▽
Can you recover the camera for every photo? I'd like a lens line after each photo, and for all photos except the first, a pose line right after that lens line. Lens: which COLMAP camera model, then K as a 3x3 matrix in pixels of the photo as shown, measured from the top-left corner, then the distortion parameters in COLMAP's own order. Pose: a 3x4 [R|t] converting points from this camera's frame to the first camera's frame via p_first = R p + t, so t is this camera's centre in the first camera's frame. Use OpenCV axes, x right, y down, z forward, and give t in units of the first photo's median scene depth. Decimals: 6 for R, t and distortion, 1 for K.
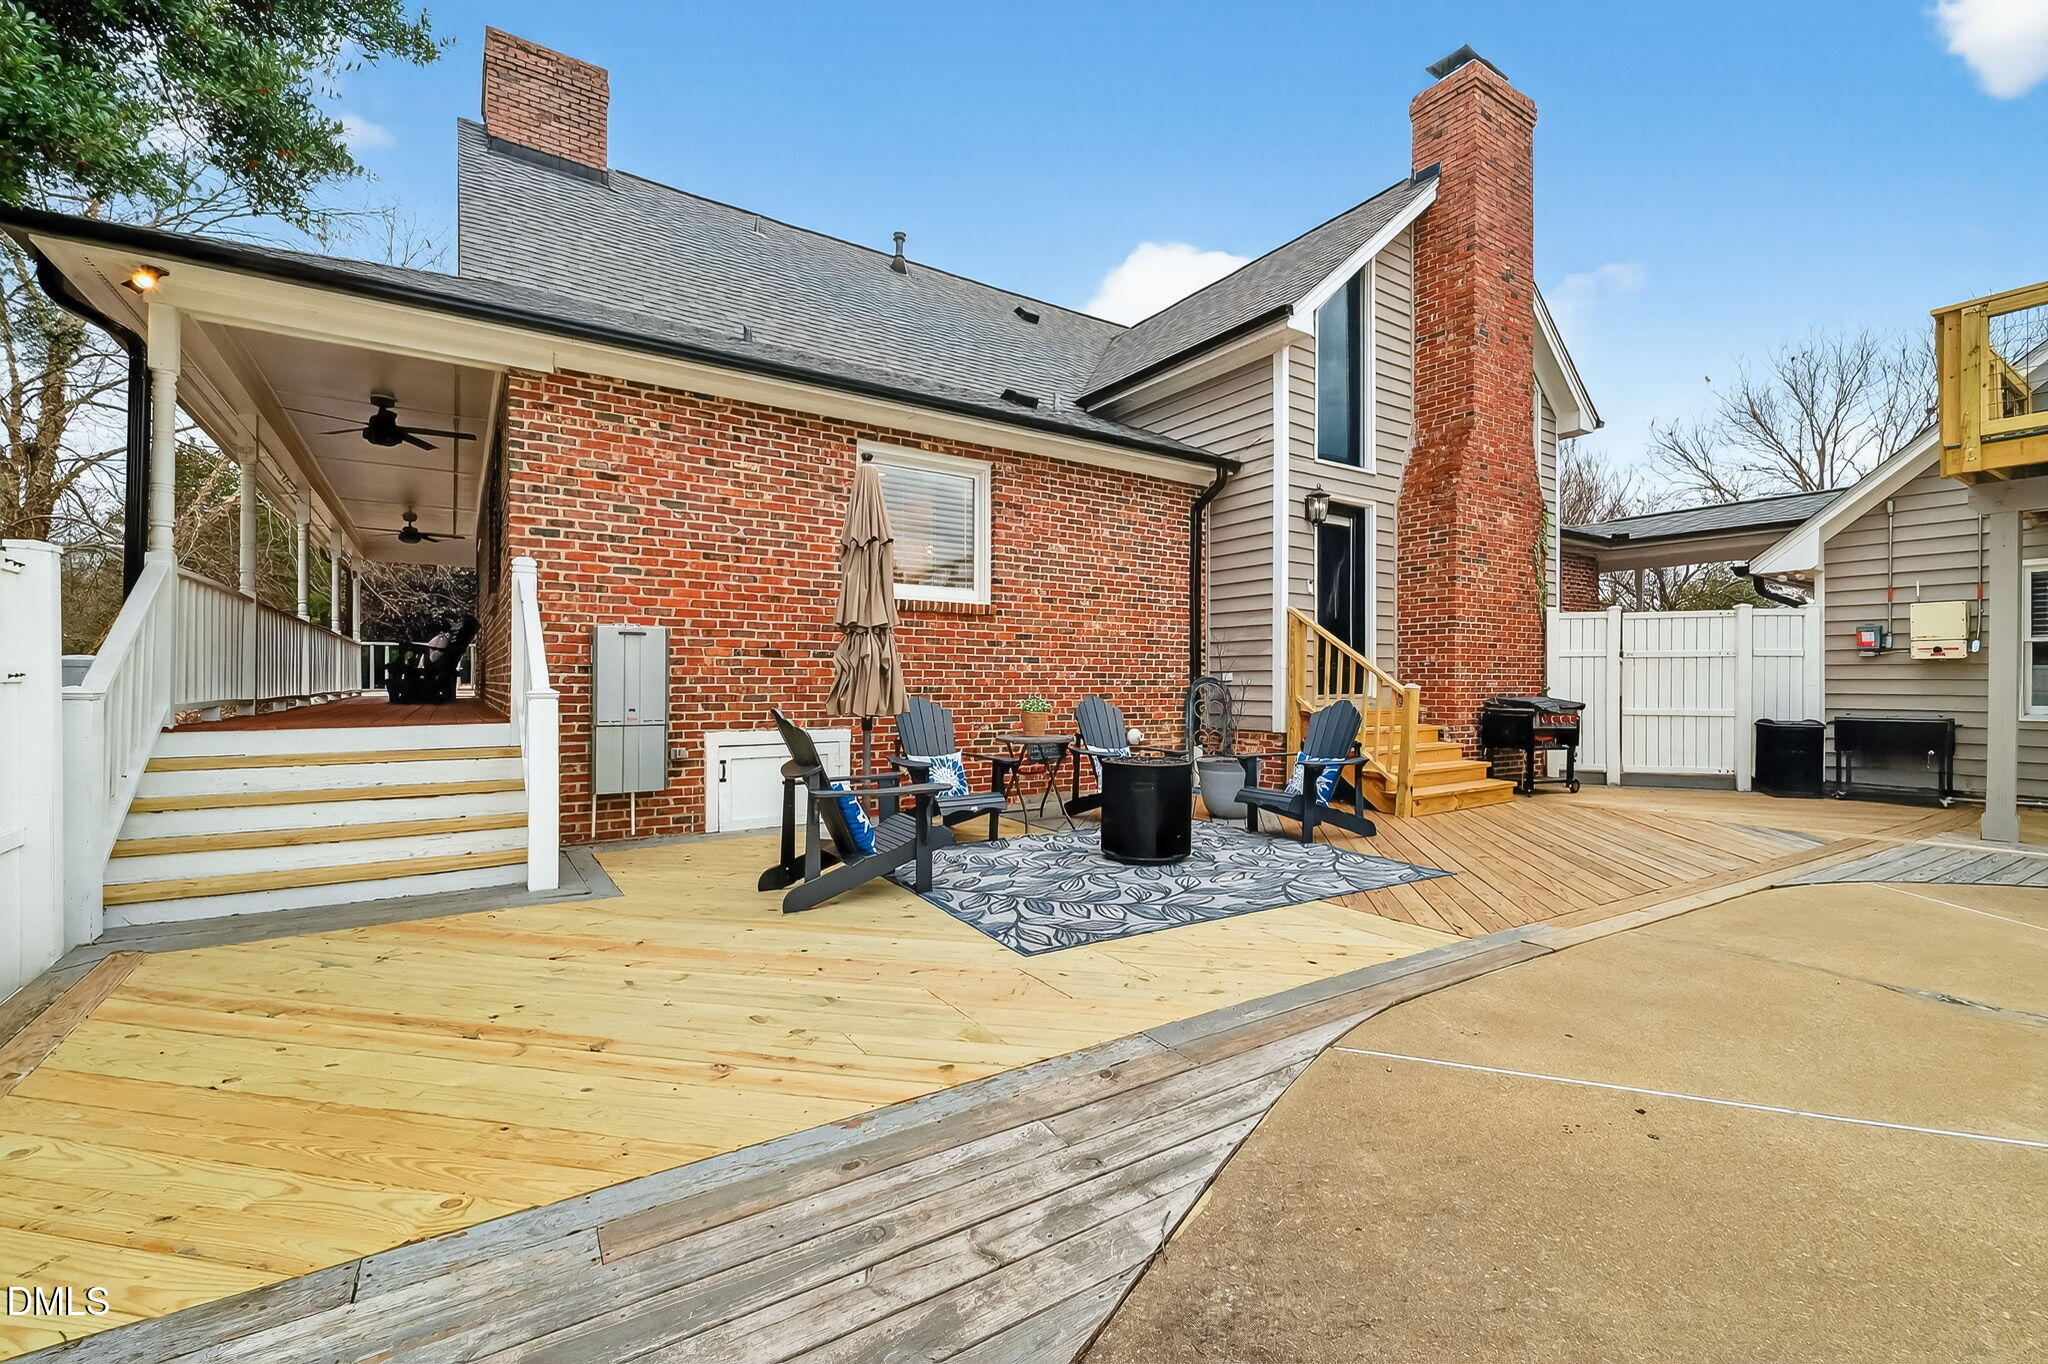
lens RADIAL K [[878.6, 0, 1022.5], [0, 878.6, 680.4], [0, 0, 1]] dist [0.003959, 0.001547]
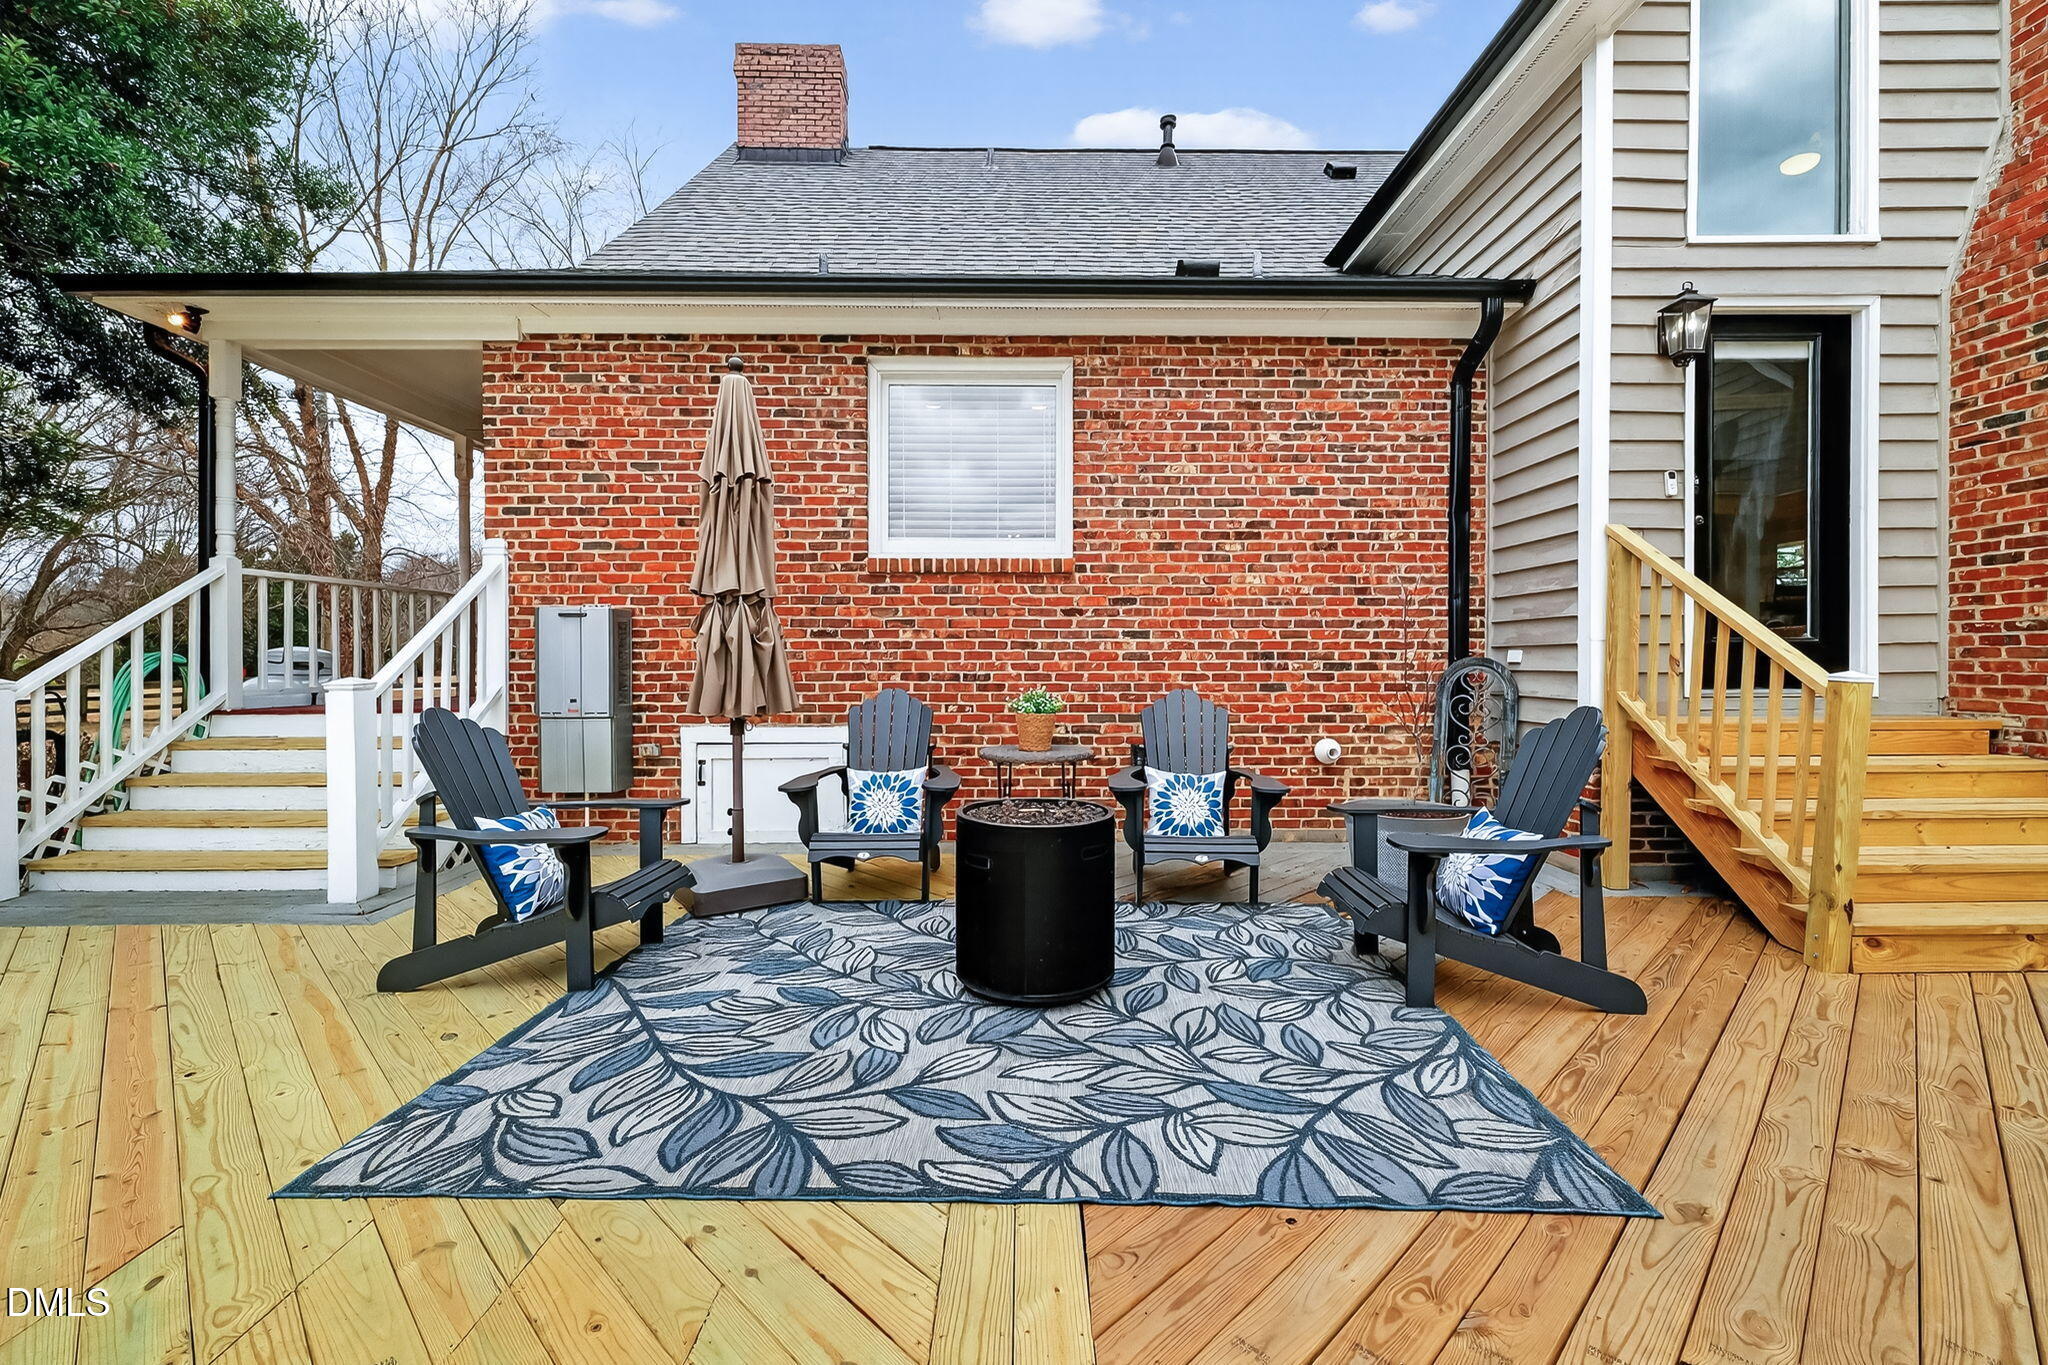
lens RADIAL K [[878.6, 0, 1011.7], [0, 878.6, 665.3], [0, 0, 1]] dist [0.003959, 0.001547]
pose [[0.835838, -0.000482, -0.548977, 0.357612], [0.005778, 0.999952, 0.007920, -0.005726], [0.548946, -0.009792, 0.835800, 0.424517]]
△
▸ PROBLEM:
The job is to set down the whole listing exactly, excluding any images.

▸ PROBLEM SOLUTION:
Can you recover the camera for every photo? I'd like a lens line after each photo, and for all photos except the first, a pose line right after that lens line. Lens: which COLMAP camera model, then K as a 3x3 matrix in pixels of the photo as shown, measured from the top-left corner, then the distortion parameters in COLMAP's own order. Pose: a 3x4 [R|t] converting points from this camera's frame to the first camera's frame via p_first = R p + t, so t is this camera's centre in the first camera's frame. Use OpenCV axes, x right, y down, z forward, and give t in units of the first photo's median scene depth. Decimals: 6 for R, t and distortion, 1 for K.
lens RADIAL K [[878.6, 0, 1022.5], [0, 878.6, 680.4], [0, 0, 1]] dist [0.003959, 0.001547]
lens RADIAL K [[878.6, 0, 1011.7], [0, 878.6, 665.3], [0, 0, 1]] dist [0.003959, 0.001547]
pose [[0.835838, -0.000482, -0.548977, 0.357612], [0.005778, 0.999952, 0.007920, -0.005726], [0.548946, -0.009792, 0.835800, 0.424517]]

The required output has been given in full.